Samita ASBL

The Dhamma in one’s own language

The metta sutta in Saarland: Es Metta-Sutta

Was de Buddha iwwer die Liebe gesad hat

Das do soll ma mache,
wemma verstann hat, was gudd is,
un wemma de Wää zum Friede kennt:
Ma soll wisse, wie ma ebbes anpackt, un soll offrichtig sin,
soll grad eraus und sanft schwätze,
soll bescheiden sin un net engebillt,
zufriede un leicht froh se mache,
soll sich net zuviel Pflichte offlade un von genügsamer Art sin.
Friedlich un ruhig soll ma sin, un weise un geschickt,
net stolz oder fordernd.
Ma soll aach net es Klänschde mache,
was weise Mensche tadele würde.
Ma soll wünsche: Froh un in Sicherheit solle se sin―
dass doch alle Läwewese glicklich wäre!
Was es aach fer Läwewese gäbt:
Ob se stark sin oder schwach, kens werd ausgelosst,
die große un mächdische, die mittlere, die korze oder kläne,
die wo ma sien kann un die unsichtbare,
die wo nah un die wo weit ewegg läwe,
die wo schon gebor sin un die wo of e Geburt zusteiere―
dass doch alle Läwewese glicklich wäre!
Nimmand soll jemand anneres hinergehn
oder irgend e Läwewese in irgend änem Zustand verachde.
Nimmand soll aus Ärjer oder Unwille
annere Schade wünsche.
So wie e Mudder ihr Kind,
ihr änzisches Kind mit ihrem Läwe beschützt,
so soll ma mit eme grenzelose Herz
alle Läwewese umfasse;
ma soll Freindlichkät iwwer die ganz Welt ausstrahle:
no owwe zum Himmel,
no unne in die Tiefe,
un ganz ronderum ohne Grenze,
frei von Hass oder Unwille.
Ob ma steht oder geht, sitzt oder leit,
solang ma net schläfrig is,
soll ma das in Erinnerung behalle.
Es heischt, das wär e erhabenes Läwe.
Wemma sich net an falsche Vorstellunge klammert,
e reines Herz hat un klar sieht,
wemma dezu von sinnlichem Verlange frei is,
werd ma nimmeh in der do Welt gebor.

—Sutta Nipata 1.8

Doing this translation had some unexpected effect on me: I really felt the text is resonating with me on a much deeper level than in any other language I’ve read it in so far. Saarland has been my very first language, my mother tongue, what I’ve grown up with. And it resonates much deeper with the emotional part of my being than anything else. Reading my translation out loud I felt this is the way to naturally understand its meaning. And so I can most deeply appreciate why the Buddha encouraged people to learn the Dhamma in their own language!

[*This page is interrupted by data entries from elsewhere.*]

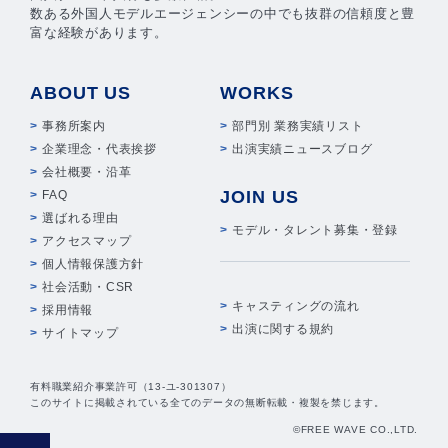
数ある外国人モデルエージェンシーの中でも抜群の信頼度と豊
富な経験があります。
ABOUT US
WORKS
事務所案内
部門別 業務実績リスト
企業理念・代表挨拶
出演実績ニュースブログ
会社概要・沿革
JOIN US
FAQ
選ばれる理由
モデル・タレント募集・登録
アクセスマップ
個人情報保護方針
社会活動・CSR
キャスティングの流れ
採用情報
出演に関する規約
サイトマップ
有料職業紹介事業許可（13-ユ-301307）
このサイトに掲載されている全てのデータの無断転載・複製を禁じます。
©FREE WAVE CO.,LTD.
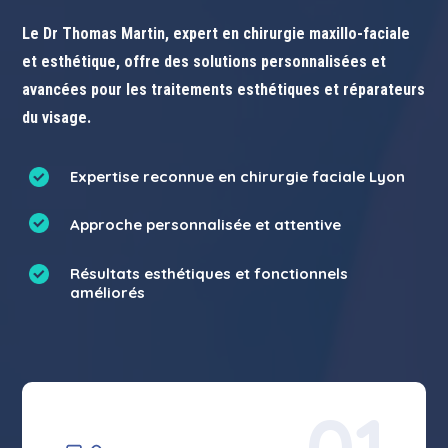
Le Dr Thomas Martin, expert en chirurgie maxillo-faciale
et esthétique, offre des solutions personnalisées et
avancées pour les traitements esthétiques et réparateurs
du visage.
Expertise reconnue en chirurgie faciale Lyon
Approche personnalisée et attentive
Résultats esthétiques et fonctionnels
améliorés
01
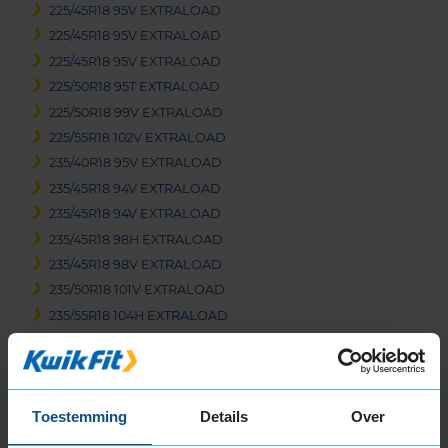
225/45R18 95V EXTRALOAD
225/45R18 95V EXTRALOAD
225/45R18 95V EXTRALOAD
225/50R18 95T EXTRALOAD
225/50R18 99V EXTRALOAD
225/55R18 102V EXTRALOAD
235/40R18 95V EXTRALOAD
235/45R18 94V EXTRALOAD
235/45R18 94V EXTRALOAD
235/45R18 98H EXTRALOAD
235/45R18 98V EXTRALOAD
235/50R18 101V EXTRALOAD
235/55R18 104H EXTRALOAD
235/55R18 104V EXTRALOAD
235/60R18 107H EXTRALOAD
245/40R18 97V EXTRALOAD
Toestemming
Details
Over
245/45R18 100V EXTRALOAD
255/40R18 99V EXTRALOAD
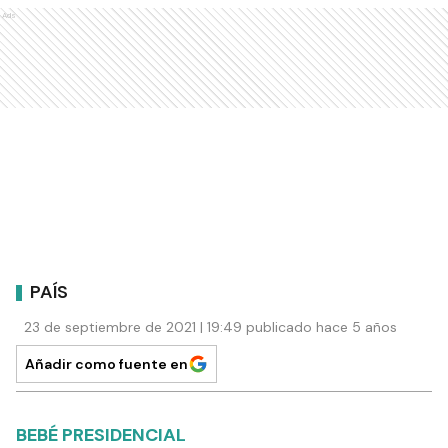
Ads
PAÍS
23 de septiembre de 2021 | 19:49 publicado hace 5 años
Añadir como fuente en
BEBÉ PRESIDENCIAL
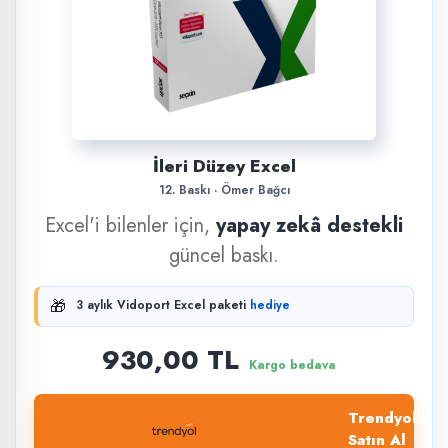
İleri Düzey Excel
12. Baskı · Ömer Bağcı
Excel'i bilenler için,
yapay zekâ destekli
güncel baskı.
🎁
3 aylık Vidoport Excel paketi
hediye
930,00 TL
Kargo bedava
Trendyol'dan
Satın Al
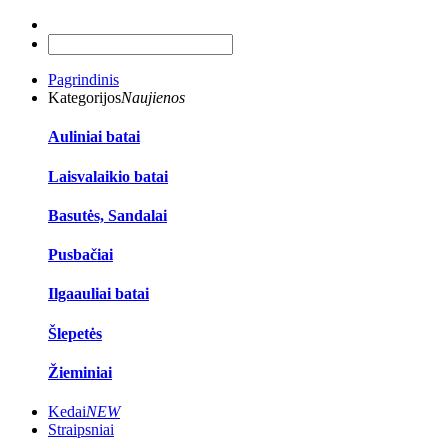
Pagrindinis
Kategorijos
Naujienos
Auliniai batai
Laisvalaikio batai
Basutės, Sandalai
Pusbačiai
Ilgaauliai batai
Šlepetės
Žieminiai
Kedai
NEW
Straipsniai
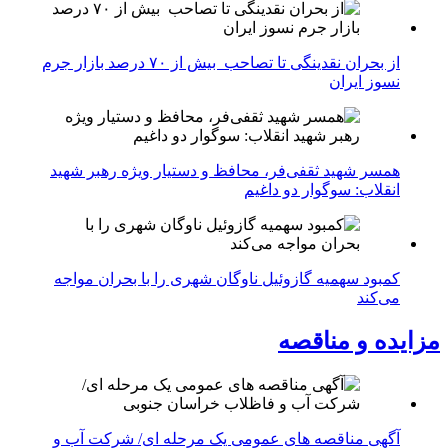
از بحران نقدینگی تا تصاحب بیش از ۷۰ درصد بازار جرم
نسوز ایران
همسر شهید ثقفی‌فر، محافظ و دستیار ویژه رهبر شهید
انقلاب: سوگوار دو داغیم
کمبود سهمیه گازوئیل ناوگان شهری را با بحران مواجه
می‌کند
مزایده و مناقصه
آگهی مناقصه های عمومی یک مرحله ای/ شرکت آب و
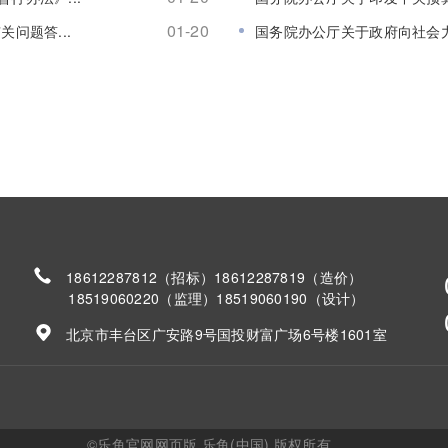
01-20
问题答...
国务院办公厅关于政府向社会力
18612287812（招标）18612287819（造价）
18519060220（监理）18519060190（设计）
北京市丰台区广安路9号国投财富广场6号楼1601室
©乐鱼官网网页版,乐鱼(中国) 版权所有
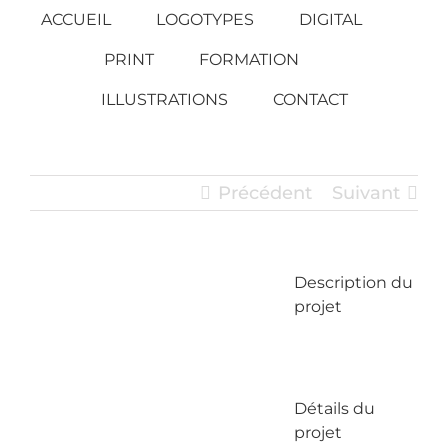
Passer
ACCUEIL
LOGOTYPES
DIGITAL
au
PRINT
FORMATION
contenu
ILLUSTRATIONS
CONTACT
Précédent
Suivant
Description du
View
projet
Larger
Image
Détails du
projet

Therefore: Thank you so much, Venerable @Vimala, for this suggestion!*

(*This translation was made in reply to this challenge.)

Saarland is actually a spoken language, not a written one. As soon as we go to school and start writing, the very first thing they try to teach us is real, ‘proper’ German—I say ‘try’, because hardly any Saarlander manages to learn proper German ever in their lives. Even Erich Honecker, head of state of the GDR, was always recognizable as a Saarlander by his pronunciation (not that he’s one we’ve been particularly proud of… ).

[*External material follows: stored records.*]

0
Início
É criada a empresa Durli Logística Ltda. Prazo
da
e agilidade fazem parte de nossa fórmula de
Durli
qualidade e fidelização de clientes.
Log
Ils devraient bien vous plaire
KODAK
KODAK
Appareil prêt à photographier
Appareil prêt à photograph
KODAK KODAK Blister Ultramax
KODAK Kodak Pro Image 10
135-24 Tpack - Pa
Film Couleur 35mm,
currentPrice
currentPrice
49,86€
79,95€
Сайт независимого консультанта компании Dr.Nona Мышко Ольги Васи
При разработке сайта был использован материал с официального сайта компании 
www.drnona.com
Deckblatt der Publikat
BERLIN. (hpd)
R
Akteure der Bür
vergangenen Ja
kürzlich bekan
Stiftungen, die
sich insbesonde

As it is a spoken language there is no official orthography for Saarland. Actually there are a number of authors who started writing in this language over the last decades; but the first texts published were mostly joke texts, like little booklets describing all the peculiarities of the language that seem strange or funny to other Germans. But there are also some more serious writers, probably not taken all too seriously by the audience, that is to say there’s a limited number of readers. I also didn’t keep track with what they’ve published, so I don’t know whether or not there is some agreement as to orthography.

Given this background, translating the metta sutta into Saarland has been quite a challenge. Especially I had to get over the idea that I’m going to translate into a joke language. As some authors who write joke books in Saarland seem to compete for making up the weirdest kinds of spelling (so that it becomes increasingly difficult to figure out how a word should be pronounced), I tried to make some compromises between capturing every nuance in the differences in pronunciation between German and Saarland and keeping the text readable.

Doing this work sheds a completely new light on this my mother tongue: Usually it has kind of the taste of not being fit for those things that really matter in life; that it’s just for jokes and children’s stuff. Having made a translation of the metta sutta in Saarland now gives the language a new value for me, makes it more meaningful. When reading my translation out loud there occurred the thought that with this even my mother might be able to catch a little glimpse of the Dhamma… who knows!

May this translation be beneficial to many beings!